What you are asked to do: For this exercise, copy each line of the records that contains the word "casing".

The input:
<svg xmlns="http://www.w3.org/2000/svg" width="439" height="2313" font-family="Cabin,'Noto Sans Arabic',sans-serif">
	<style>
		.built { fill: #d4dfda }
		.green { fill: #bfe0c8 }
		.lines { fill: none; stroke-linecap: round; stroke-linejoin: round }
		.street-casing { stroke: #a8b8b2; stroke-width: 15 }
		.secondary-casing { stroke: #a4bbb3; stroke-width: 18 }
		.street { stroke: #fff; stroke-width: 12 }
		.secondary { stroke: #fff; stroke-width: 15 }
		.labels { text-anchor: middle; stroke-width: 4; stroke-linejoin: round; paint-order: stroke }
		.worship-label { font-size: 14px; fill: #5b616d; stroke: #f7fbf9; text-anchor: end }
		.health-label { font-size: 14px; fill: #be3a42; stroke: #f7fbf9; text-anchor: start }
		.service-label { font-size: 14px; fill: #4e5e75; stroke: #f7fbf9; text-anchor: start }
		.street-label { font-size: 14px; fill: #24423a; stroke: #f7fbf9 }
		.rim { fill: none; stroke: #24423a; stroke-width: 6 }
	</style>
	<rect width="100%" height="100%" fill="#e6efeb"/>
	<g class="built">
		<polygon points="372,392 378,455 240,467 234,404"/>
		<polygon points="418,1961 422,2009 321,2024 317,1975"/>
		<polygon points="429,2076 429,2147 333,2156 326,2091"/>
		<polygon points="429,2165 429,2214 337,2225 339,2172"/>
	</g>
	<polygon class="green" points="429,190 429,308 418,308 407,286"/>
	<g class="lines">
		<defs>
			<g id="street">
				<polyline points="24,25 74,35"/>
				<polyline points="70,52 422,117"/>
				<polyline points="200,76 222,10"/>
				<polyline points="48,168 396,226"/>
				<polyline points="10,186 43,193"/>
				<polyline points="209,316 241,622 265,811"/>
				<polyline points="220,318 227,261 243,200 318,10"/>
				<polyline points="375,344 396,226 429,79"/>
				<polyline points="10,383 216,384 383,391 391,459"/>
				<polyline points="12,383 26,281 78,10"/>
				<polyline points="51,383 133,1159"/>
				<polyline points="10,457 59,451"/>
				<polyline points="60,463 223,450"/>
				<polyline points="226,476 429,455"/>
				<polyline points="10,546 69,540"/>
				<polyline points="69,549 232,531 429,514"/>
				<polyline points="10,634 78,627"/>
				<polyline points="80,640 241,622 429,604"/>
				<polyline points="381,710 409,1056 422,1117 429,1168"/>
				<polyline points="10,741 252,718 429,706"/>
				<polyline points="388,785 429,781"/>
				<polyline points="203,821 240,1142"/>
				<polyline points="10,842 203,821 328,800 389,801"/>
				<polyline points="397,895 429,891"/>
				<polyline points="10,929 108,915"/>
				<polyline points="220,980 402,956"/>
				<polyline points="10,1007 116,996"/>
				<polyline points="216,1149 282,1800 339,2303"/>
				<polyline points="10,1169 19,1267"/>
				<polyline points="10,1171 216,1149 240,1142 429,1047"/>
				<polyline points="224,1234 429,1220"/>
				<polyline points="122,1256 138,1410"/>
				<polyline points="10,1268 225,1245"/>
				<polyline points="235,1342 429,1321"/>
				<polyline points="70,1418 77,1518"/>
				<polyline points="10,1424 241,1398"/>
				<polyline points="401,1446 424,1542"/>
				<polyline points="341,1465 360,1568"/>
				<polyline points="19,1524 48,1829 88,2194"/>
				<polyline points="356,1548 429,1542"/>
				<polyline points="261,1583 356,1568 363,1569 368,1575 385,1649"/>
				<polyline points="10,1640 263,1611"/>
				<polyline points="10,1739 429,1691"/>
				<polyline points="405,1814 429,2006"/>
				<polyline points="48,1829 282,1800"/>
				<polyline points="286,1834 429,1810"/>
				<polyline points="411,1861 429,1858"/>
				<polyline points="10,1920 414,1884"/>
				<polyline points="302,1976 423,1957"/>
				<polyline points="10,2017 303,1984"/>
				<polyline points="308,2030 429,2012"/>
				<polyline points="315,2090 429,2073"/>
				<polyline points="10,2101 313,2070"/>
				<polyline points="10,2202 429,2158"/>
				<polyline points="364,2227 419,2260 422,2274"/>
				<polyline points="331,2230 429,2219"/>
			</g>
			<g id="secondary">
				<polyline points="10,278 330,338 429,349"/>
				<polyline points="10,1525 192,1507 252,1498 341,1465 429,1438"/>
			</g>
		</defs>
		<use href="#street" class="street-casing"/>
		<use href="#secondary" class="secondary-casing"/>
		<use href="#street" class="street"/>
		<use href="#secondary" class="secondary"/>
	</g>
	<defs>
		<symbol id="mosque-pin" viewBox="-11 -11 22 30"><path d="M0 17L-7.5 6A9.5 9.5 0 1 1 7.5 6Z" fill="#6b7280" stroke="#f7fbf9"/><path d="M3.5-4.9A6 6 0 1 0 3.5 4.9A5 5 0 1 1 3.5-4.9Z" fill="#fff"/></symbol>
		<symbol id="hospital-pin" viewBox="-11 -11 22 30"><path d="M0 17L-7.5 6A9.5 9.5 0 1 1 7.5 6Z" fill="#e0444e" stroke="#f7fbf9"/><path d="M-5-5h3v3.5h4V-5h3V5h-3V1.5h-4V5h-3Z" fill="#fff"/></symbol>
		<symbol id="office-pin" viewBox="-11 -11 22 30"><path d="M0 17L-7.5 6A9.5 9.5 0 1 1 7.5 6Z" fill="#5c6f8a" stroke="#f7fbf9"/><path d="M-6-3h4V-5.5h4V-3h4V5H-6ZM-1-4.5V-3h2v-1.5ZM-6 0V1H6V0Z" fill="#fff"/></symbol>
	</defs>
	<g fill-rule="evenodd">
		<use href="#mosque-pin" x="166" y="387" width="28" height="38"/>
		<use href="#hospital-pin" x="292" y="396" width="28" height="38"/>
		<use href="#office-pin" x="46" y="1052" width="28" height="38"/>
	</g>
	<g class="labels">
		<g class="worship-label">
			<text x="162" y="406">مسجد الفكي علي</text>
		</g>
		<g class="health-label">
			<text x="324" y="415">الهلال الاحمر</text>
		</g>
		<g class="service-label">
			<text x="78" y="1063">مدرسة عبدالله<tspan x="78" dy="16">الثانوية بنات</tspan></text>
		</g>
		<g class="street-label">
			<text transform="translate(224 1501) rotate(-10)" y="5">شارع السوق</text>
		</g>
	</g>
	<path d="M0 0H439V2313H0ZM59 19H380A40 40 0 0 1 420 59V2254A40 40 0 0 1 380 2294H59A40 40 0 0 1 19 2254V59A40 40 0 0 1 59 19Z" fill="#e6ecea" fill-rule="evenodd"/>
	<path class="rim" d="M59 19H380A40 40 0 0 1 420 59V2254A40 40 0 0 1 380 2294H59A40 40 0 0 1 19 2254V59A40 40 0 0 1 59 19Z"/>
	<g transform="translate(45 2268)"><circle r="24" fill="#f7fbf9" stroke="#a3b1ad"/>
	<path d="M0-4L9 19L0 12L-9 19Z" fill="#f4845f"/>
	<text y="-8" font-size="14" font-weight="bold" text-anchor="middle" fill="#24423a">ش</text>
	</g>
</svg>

Answer:
		.street-casing { stroke: #a8b8b2; stroke-width: 15 }
		.secondary-casing { stroke: #a4bbb3; stroke-width: 18 }
		<use href="#street" class="street-casing"/>
		<use href="#secondary" class="secondary-casing"/>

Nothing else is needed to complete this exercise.